Stored data:
********************
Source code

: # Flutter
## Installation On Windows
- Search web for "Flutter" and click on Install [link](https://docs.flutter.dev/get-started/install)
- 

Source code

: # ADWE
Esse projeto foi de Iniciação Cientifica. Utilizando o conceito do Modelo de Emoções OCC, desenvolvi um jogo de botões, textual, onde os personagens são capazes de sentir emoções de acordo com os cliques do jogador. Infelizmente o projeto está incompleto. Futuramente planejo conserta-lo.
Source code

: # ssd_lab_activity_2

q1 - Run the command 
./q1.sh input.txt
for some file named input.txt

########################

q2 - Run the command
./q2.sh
********************
▸ TASK: Exact repetition of every record is required.

▸ EXERCISE SOLUTION:
Source code

: # Flutter
## Installation On Windows
- Search web for "Flutter" and click on Install [link](https://docs.flutter.dev/get-started/install)
- 

Source code

: # ADWE
Esse projeto foi de Iniciação Cientifica. Utilizando o conceito do Modelo de Emoções OCC, desenvolvi um jogo de botões, textual, onde os personagens são capazes de sentir emoções de acordo com os cliques do jogador. Infelizmente o projeto está incompleto. Futuramente planejo conserta-lo.
Source code

: # ssd_lab_activity_2

q1 - Run the command 
./q1.sh input.txt
for some file named input.txt

########################

q2 - Run the command
./q2.sh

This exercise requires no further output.